Data items:
-----

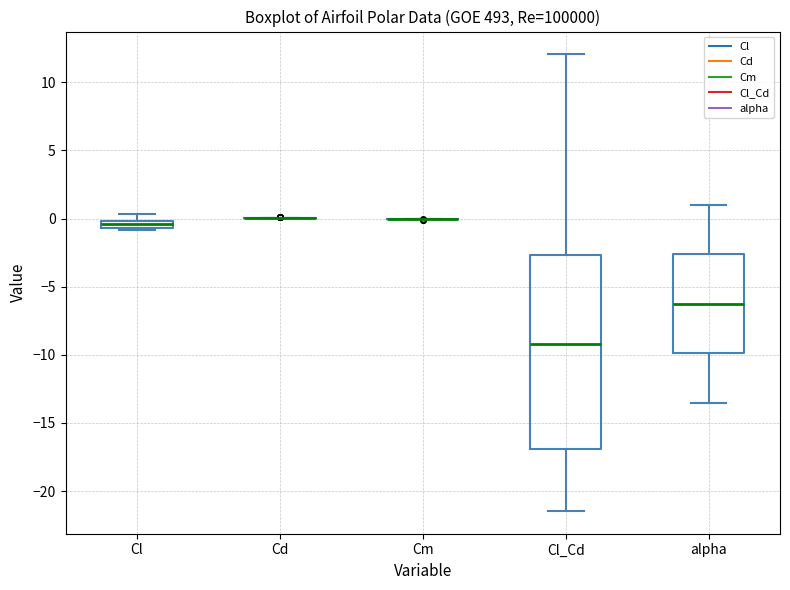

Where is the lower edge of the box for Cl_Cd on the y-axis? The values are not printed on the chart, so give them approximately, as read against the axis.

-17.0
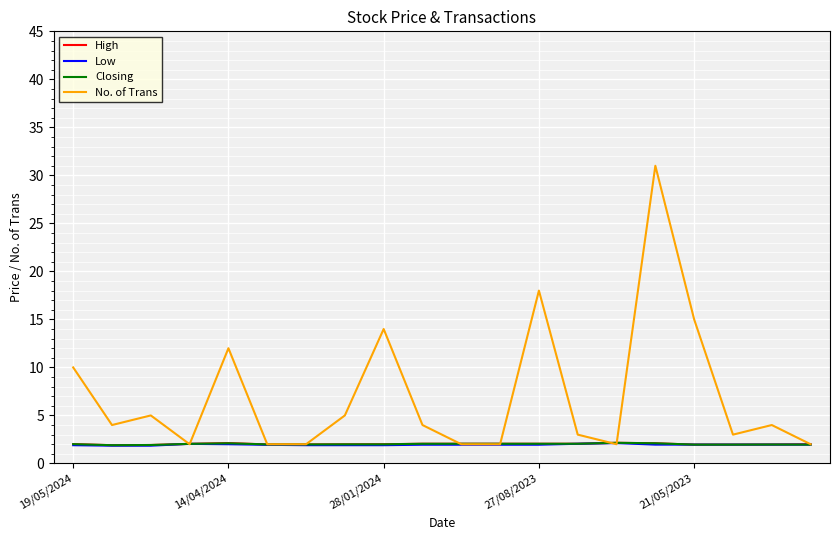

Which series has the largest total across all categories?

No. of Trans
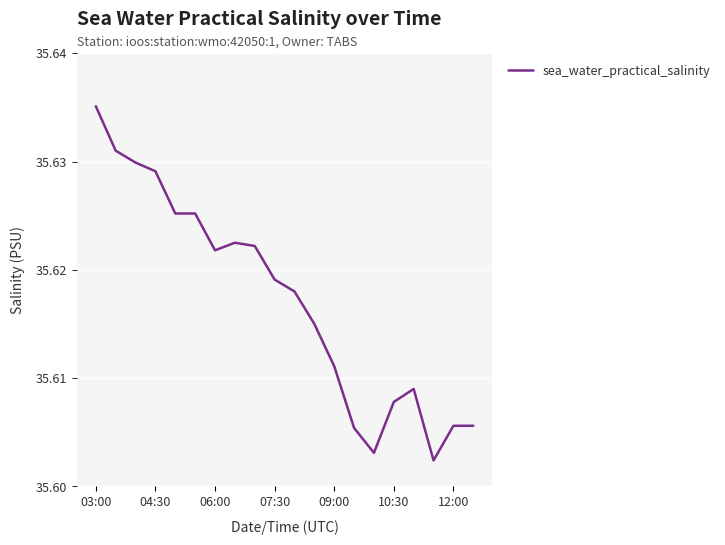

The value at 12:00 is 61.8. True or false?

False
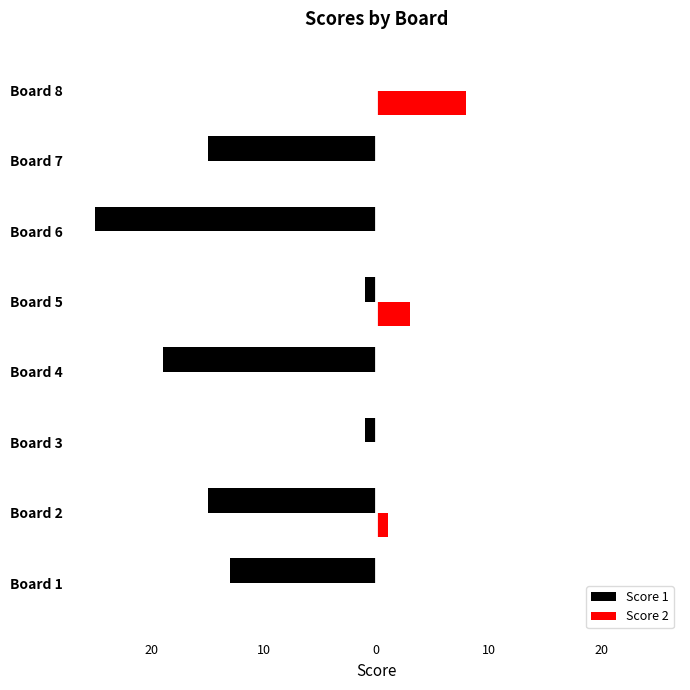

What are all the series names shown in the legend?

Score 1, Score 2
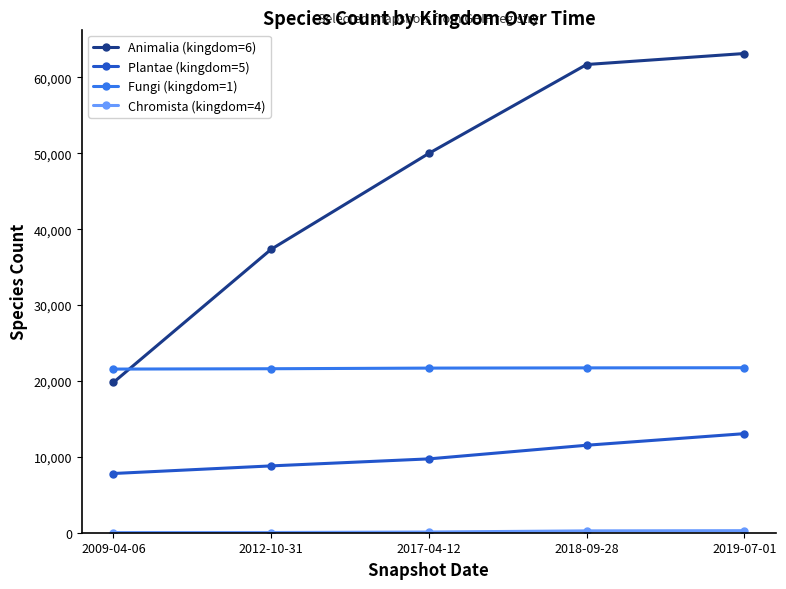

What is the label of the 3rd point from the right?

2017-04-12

-----

§ Job
Copy every line of text in the material above verbatim. Leave out the pictures.

§ Solution to the exercise
Where is the lower edge of the box for Cl_Cd on the y-axis? The values are not printed on the chart, so give them approximately, as read against the axis.

-17.0

Which series has the largest total across all categories?

No. of Trans

The value at 12:00 is 61.8. True or false?

False

What are all the series names shown in the legend?

Score 1, Score 2

What is the label of the 3rd point from the right?

2017-04-12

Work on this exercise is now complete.